▼
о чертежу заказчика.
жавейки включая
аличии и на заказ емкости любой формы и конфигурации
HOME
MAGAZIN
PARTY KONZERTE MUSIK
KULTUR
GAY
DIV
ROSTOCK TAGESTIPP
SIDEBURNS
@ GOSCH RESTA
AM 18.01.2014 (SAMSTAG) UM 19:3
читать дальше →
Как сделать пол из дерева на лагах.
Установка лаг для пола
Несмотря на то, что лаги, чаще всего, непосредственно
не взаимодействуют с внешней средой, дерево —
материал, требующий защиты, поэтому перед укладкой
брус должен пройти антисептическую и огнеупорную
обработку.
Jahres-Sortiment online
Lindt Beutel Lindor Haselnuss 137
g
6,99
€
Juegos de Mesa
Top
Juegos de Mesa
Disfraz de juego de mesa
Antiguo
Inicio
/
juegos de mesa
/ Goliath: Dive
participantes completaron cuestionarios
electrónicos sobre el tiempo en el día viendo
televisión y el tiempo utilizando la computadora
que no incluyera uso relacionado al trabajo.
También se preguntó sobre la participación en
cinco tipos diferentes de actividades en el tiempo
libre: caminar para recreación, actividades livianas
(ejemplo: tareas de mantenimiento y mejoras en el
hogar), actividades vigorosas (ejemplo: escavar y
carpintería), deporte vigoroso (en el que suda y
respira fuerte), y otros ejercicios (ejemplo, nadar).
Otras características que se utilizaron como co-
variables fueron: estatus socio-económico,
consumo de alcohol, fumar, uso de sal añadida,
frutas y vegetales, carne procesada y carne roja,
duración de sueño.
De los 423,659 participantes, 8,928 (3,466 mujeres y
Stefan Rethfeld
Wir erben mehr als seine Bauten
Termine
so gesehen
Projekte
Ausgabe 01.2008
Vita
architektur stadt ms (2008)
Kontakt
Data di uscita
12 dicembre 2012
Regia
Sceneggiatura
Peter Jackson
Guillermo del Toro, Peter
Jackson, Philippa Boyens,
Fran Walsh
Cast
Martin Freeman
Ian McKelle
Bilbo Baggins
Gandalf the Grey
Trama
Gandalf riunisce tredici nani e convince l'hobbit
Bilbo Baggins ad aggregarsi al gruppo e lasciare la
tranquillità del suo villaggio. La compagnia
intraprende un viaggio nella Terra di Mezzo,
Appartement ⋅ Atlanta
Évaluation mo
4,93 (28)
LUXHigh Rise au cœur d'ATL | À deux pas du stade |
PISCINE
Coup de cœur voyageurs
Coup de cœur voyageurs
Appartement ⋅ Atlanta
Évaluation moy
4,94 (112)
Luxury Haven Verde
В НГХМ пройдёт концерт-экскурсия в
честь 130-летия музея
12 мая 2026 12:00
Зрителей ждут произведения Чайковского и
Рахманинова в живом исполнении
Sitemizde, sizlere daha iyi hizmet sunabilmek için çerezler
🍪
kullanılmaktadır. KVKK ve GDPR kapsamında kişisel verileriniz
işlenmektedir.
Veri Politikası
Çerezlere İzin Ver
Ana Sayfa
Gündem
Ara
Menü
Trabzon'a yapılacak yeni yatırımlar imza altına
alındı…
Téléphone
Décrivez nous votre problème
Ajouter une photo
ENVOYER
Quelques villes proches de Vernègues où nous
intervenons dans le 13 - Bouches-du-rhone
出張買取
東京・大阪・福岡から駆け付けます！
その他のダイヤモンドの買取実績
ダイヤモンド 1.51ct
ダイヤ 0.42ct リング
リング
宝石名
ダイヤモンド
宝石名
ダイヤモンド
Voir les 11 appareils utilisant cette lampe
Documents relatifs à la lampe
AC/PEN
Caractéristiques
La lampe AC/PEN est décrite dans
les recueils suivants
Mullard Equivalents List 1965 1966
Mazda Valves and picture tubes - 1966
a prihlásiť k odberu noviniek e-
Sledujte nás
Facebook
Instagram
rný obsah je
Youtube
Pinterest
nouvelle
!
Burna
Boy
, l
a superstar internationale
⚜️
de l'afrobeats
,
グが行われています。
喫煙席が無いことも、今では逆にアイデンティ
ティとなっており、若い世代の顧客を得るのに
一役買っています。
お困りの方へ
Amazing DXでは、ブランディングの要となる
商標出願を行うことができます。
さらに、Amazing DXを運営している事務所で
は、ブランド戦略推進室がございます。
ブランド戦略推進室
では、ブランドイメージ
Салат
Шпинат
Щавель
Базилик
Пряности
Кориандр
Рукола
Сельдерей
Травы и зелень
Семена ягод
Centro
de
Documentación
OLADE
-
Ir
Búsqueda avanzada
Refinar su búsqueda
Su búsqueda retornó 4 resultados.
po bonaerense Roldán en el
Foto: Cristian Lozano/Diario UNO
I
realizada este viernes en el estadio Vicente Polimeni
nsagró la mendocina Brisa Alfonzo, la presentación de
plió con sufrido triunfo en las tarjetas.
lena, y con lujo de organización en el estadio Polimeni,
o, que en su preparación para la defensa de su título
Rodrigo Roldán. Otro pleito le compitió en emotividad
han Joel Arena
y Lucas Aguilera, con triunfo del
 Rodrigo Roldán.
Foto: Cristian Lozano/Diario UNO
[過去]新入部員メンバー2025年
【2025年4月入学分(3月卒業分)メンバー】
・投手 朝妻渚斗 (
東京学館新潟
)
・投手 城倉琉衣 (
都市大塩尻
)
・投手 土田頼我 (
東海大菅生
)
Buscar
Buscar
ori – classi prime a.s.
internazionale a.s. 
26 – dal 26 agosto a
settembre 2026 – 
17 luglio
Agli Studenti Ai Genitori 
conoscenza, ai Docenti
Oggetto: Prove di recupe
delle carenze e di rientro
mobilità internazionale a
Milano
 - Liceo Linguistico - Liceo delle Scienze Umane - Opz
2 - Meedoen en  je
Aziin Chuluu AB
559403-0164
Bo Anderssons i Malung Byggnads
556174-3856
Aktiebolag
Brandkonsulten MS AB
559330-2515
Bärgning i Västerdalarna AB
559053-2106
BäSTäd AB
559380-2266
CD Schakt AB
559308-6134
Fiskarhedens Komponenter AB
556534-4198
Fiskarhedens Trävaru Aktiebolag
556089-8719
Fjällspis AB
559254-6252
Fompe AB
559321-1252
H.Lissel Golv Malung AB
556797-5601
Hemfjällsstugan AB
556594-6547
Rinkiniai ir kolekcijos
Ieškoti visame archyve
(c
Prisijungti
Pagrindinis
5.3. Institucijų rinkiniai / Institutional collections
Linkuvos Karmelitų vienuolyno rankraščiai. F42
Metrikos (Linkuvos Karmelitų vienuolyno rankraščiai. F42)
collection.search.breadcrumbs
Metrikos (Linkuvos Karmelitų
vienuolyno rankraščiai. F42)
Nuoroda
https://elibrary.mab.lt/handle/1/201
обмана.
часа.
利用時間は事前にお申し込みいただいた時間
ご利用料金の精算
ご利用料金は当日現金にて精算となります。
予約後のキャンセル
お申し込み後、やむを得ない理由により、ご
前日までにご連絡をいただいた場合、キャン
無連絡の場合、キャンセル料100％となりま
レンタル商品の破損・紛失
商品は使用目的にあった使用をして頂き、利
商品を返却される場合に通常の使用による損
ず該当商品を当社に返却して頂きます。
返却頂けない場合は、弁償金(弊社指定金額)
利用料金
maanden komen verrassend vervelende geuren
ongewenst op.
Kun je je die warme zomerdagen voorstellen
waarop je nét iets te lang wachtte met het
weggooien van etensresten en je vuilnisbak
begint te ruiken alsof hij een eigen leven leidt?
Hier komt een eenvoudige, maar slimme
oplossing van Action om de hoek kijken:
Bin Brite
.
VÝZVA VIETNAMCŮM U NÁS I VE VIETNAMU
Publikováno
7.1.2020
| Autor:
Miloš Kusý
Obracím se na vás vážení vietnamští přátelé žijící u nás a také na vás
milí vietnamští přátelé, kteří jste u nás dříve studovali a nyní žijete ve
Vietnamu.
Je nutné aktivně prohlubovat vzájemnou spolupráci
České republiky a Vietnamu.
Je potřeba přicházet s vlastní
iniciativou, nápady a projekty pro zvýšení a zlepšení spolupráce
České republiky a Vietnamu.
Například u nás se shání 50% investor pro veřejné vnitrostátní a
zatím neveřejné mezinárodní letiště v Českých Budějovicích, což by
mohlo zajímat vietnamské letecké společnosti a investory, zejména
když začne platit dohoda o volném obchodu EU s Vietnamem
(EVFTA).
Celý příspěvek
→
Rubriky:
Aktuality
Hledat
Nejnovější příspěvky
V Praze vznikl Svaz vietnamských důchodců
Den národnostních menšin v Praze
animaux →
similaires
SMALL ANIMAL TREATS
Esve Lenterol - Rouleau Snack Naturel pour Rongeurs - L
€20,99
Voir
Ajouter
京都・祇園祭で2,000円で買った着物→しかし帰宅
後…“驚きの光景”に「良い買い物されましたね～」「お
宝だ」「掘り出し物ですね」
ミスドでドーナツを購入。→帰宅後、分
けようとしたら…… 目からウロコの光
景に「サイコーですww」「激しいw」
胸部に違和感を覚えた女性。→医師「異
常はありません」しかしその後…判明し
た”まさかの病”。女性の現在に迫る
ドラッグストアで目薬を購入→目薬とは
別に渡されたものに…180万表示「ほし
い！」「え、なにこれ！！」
▲
▶ **YOUR GOAL**: Starting with the line with "cinco tipos diferentes" above and going on through the line with "Voir les 11 appareils utilisant cette lampe", transcribe every line exactly, both ends included, and add nothing.

▶ **RESPONSE BELOW**:
cinco tipos diferentes de actividades en el tiempo
libre: caminar para recreación, actividades livianas
(ejemplo: tareas de mantenimiento y mejoras en el
hogar), actividades vigorosas (ejemplo: escavar y
carpintería), deporte vigoroso (en el que suda y
respira fuerte), y otros ejercicios (ejemplo, nadar).
Otras características que se utilizaron como co-
variables fueron: estatus socio-económico,
consumo de alcohol, fumar, uso de sal añadida,
frutas y vegetales, carne procesada y carne roja,
duración de sueño.
De los 423,659 participantes, 8,928 (3,466 mujeres y
Stefan Rethfeld
Wir erben mehr als seine Bauten
Termine
so gesehen
Projekte
Ausgabe 01.2008
Vita
architektur stadt ms (2008)
Kontakt
Data di uscita
12 dicembre 2012
Regia
Sceneggiatura
Peter Jackson
Guillermo del Toro, Peter
Jackson, Philippa Boyens,
Fran Walsh
Cast
Martin Freeman
Ian McKelle
Bilbo Baggins
Gandalf the Grey
Trama
Gandalf riunisce tredici nani e convince l'hobbit
Bilbo Baggins ad aggregarsi al gruppo e lasciare la
tranquillità del suo villaggio. La compagnia
intraprende un viaggio nella Terra di Mezzo,
Appartement ⋅ Atlanta
Évaluation mo
4,93 (28)
LUXHigh Rise au cœur d'ATL | À deux pas du stade |
PISCINE
Coup de cœur voyageurs
Coup de cœur voyageurs
Appartement ⋅ Atlanta
Évaluation moy
4,94 (112)
Luxury Haven Verde
В НГХМ пройдёт концерт-экскурсия в
честь 130-летия музея
12 мая 2026 12:00
Зрителей ждут произведения Чайковского и
Рахманинова в живом исполнении
Sitemizde, sizlere daha iyi hizmet sunabilmek için çerezler
🍪
kullanılmaktadır. KVKK ve GDPR kapsamında kişisel verileriniz
işlenmektedir.
Veri Politikası
Çerezlere İzin Ver
Ana Sayfa
Gündem
Ara
Menü
Trabzon'a yapılacak yeni yatırımlar imza altına
alındı…
Téléphone
Décrivez nous votre problème
Ajouter une photo
ENVOYER
Quelques villes proches de Vernègues où nous
intervenons dans le 13 - Bouches-du-rhone
出張買取
東京・大阪・福岡から駆け付けます！
その他のダイヤモンドの買取実績
ダイヤモンド 1.51ct
ダイヤ 0.42ct リング
リング
宝石名
ダイヤモンド
宝石名
ダイヤモンド
Voir les 11 appareils utilisant cette lampe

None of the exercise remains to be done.